A Região Celeiro fechou os oito primeiros meses de 2025 com saldo positivo de 1.430 empregos com carteira assinada, segundo o Novo Caged, do Ministério do Trabalho e Emprego. Mas o avanço no mercado de trabalho não foi homogêneo: Miraguaí liderou com ampla vantagem, enquanto a maioria dos municípios teve crescimento modesto — ou nenhum.

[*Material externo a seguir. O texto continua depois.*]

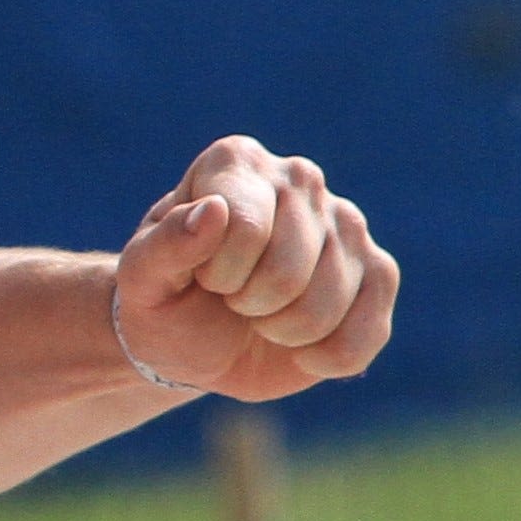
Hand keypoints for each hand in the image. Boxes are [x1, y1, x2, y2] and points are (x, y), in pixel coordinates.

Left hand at [113, 137, 396, 402]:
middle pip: (289, 272)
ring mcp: (347, 223)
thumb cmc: (163, 298)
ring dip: (282, 332)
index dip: (218, 275)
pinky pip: (368, 332)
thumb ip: (166, 244)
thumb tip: (214, 211)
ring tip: (260, 314)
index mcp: (236, 163)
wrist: (192, 338)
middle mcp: (299, 178)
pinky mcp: (378, 272)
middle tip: (231, 298)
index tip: (202, 274)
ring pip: (327, 307)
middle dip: (249, 306)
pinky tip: (299, 344)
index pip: (246, 230)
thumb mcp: (141, 279)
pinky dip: (324, 358)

O melhor momento foi em fevereiro, com 360 vagas abertas. A partir de março, no entanto, o ritmo desacelerou: 189 novos postos naquele mês, caindo para 103 em abril e apenas 7 em maio. Junho e julho mostraram recuperação (158 e 169 vagas, respectivamente), mas agosto voltou a cair, com saldo de 103.
Agosto: Miraguaí novamente na frente
No recorte mais recente, Miraguaí foi o destaque de agosto, criando 76 empregos formais. Tenente Portela veio em seguida, com 31, e Santo Augusto fechou o pódio, com 19. Dos 21 municípios da região, 14 encerraram o mês no azul.
Veja os principais saldos de agosto:
Miraguaí: +76
Tenente Portela: +18
Campo Novo e Santo Augusto: +13 cada
Coronel Bicaco, São Martinho e Sede Nova: +9 cada
Humaitá: +8
Bom Progresso e Redentora: +4 cada
Outros cinco municípios com saldos pequenos entre +1 e +3
Miraguaí concentra mais de 70% dos empregos formais do ano
No acumulado de janeiro a agosto, Miraguaí disparou na frente com 1.035 novas vagas formais, o que representa mais de 72% de todo o saldo positivo da Região Celeiro no período. Três Passos (150) e Tenente Portela (138) foram os únicos a alcançar a casa das centenas.
(Foto: Observador Regional)
Ranking acumulado:
Miraguaí: +1.035
Três Passos: +150
Tenente Portela: +138
Santo Augusto: +58
Humaitá: +28
Chiapetta: +23
Coronel Bicaco: +22
Barra do Guarita e Redentora: +18 cada
Outros com saldo positivo entre +1 e +3
Crescimento concentrado acende alerta
Apesar dos bons números no total, os dados mostram que o crescimento não foi equilibrado. A disparidade entre Miraguaí e os demais municípios chama atenção, especialmente considerando que apenas 13 das 21 cidades fecharam o período com saldo positivo.
O cenário revela um mercado regional dependente de poucos polos econômicos e destaca a necessidade de políticas públicas que promovam desenvolvimento mais distribuído entre os municípios da Região Celeiro.